Desde pequeño un timbalero vive dentro de mi cuerpo. Cuando tenía 5 o 6 años, las agujas de tejer de mi madre hacían sus veces de baquetas y las aporreaba contra cojines, camas y otras superficies. Años más tarde aprendí a tocar batería y compré unas baquetas de verdad.
Ahora soy muy bueno en el arte de tocar batería aérea y también, a lo largo del día, me invento diferentes secuencias de ritmos que llevo con las manos y pies. Mientras escribo estas palabras llevo un ritmo con mi pie derecho, en el que imagino el golpe del talón como el de un bombo y el de la planta como un redoblante.
Me obsesiono con un ritmo y lo ensayo en diferentes tempos, hasta que algo me hace olvidarlo y le doy paso a otro, el que sea que llegue. ¿De dónde vienen? No tengo ni idea. A una de mis hermanas le fastidia mucho que haga ruido con manos y pies, pero a veces es algo que hago de forma inconsciente.
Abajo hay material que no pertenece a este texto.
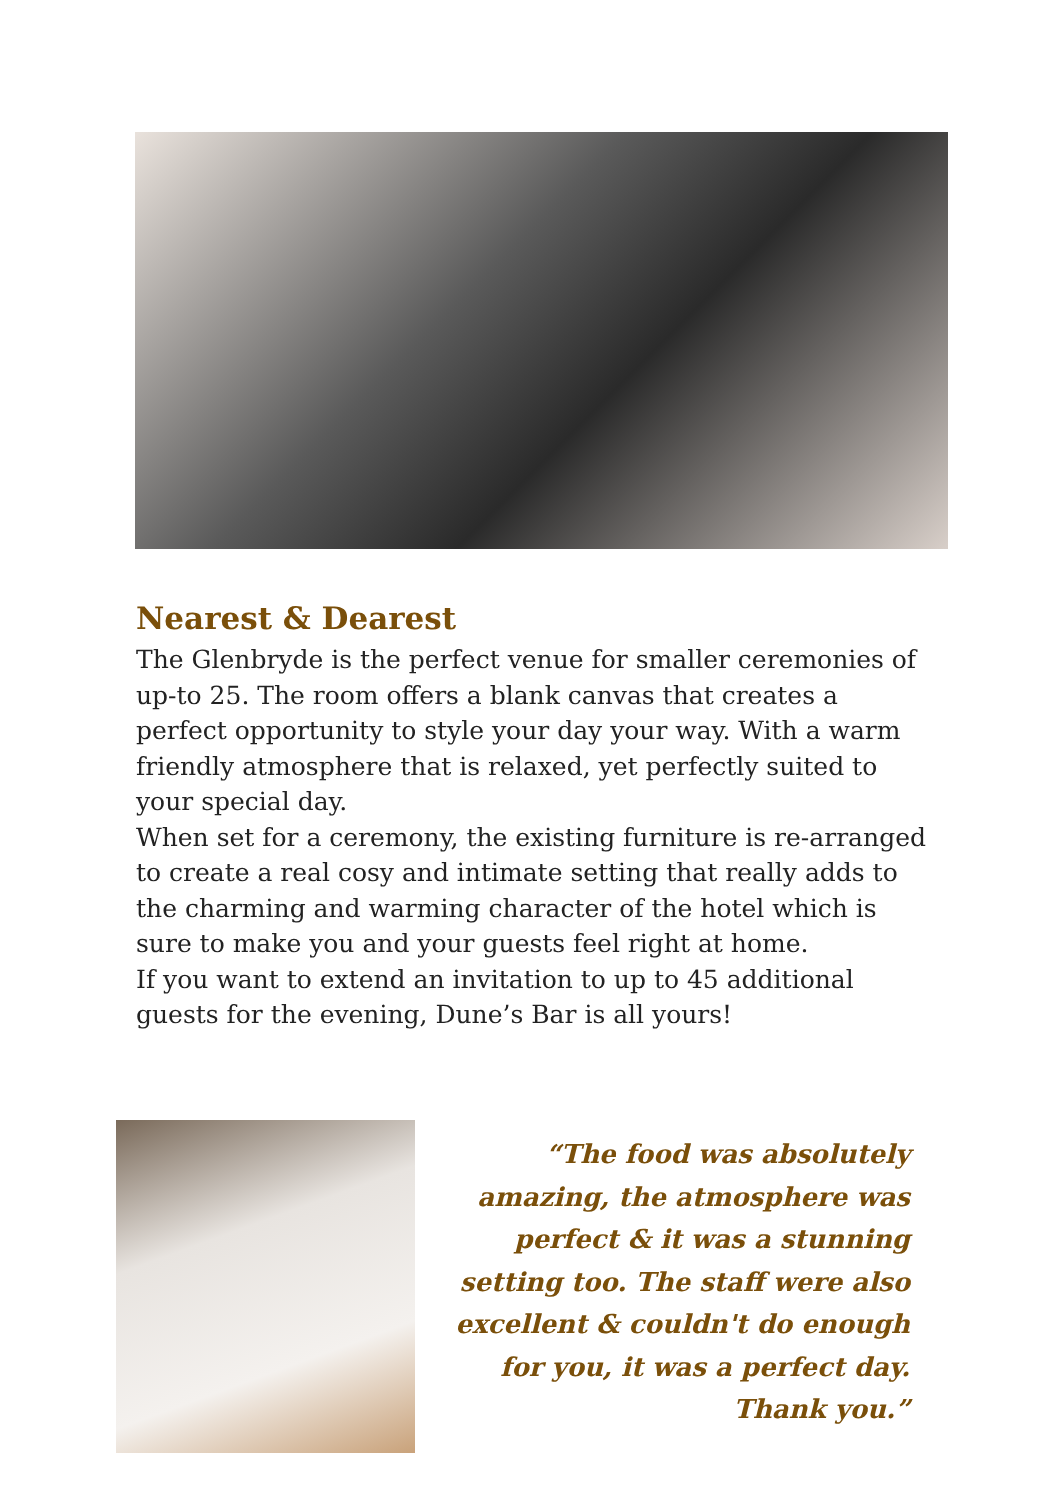Nearest & Dearest
The Glenbryde is the perfect venue for smaller ceremonies of up-to 25. The room offers a blank canvas that creates a perfect opportunity to style your day your way. With a warm friendly atmosphere that is relaxed, yet perfectly suited to your special day.
When set for a ceremony, the existing furniture is re-arranged to create a real cosy and intimate setting that really adds to the charming and warming character of the hotel which is sure to make you and your guests feel right at home.
If you want to extend an invitation to up to 45 additional guests for the evening, Dune’s Bar is all yours!
“The food was absolutely amazing, the atmosphere was perfect & it was a stunning setting too. The staff were also excellent & couldn't do enough for you, it was a perfect day. Thank you.”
No sé si llevar ritmos a cada rato sea una manera de blindarme ante pensamientos y miedos irracionales que desencadenan ese comportamiento repetitivo. Puede que sí, puede que no todo funcione de forma adecuada en mi cabeza y por eso busco la manera de drenar esas sustancia oscura y espesa, la angustia, que a veces se ubica en la boca del estómago.
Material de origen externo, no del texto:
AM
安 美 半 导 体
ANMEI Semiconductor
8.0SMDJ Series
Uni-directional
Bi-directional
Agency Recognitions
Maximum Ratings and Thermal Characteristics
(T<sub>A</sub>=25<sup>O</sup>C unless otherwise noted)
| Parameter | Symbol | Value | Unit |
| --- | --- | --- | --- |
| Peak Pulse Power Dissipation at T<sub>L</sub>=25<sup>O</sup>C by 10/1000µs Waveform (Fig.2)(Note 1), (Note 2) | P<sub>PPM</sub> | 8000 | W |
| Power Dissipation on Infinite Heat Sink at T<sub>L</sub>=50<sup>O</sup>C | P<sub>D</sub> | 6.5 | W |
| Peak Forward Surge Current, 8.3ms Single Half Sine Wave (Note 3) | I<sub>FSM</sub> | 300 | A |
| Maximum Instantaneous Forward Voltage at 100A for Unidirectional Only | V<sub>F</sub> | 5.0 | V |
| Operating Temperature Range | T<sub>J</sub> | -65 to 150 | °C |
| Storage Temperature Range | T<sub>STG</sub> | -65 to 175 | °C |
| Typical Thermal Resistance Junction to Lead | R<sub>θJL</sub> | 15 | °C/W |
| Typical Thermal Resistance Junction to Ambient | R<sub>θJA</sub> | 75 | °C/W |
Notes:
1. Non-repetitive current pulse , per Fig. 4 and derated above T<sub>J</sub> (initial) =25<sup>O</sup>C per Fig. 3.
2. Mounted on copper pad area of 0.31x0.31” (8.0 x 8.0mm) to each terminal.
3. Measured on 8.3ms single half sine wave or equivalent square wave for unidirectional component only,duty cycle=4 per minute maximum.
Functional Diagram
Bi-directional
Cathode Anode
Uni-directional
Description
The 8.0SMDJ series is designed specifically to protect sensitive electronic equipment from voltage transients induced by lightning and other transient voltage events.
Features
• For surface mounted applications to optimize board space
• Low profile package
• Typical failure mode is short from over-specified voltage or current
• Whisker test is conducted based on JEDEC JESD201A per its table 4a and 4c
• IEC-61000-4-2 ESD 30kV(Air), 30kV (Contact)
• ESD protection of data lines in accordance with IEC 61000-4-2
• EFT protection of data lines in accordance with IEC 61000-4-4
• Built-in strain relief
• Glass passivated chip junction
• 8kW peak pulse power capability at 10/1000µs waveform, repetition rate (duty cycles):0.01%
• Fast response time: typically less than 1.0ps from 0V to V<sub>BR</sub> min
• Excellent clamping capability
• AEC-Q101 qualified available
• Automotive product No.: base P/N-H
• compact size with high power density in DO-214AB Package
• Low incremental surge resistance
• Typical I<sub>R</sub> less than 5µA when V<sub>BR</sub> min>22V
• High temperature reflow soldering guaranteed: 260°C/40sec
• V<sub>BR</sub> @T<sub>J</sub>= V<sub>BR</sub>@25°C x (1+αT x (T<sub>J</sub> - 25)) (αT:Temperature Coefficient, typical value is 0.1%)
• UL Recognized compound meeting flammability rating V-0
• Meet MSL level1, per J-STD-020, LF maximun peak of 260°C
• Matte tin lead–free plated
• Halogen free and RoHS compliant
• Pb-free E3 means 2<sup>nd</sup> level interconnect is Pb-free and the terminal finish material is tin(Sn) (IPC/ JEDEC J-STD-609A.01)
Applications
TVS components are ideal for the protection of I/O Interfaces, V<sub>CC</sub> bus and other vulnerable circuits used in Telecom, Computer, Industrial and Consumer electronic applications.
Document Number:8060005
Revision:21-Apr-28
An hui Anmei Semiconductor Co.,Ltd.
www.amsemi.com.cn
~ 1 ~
Una vez fui al teatro Jorge Eliecer Gaitán a ver una presentación de un grupo de percusionistas extranjeros que ejecutaban números con ritmos complicados y diferentes objetos. Uno de ellos era con encendedores que prendían y apagaban; eran muy buenos.
A veces, cuando creo que me invento un ritmo bueno, imagino que asisto a una de sus presentaciones. En un momento me pasan al frente y me piden que les enseñe un ritmo para que ellos lo sigan. Después de enseñarlo quedan deslumbrados y me ofrecen un puesto en la compañía.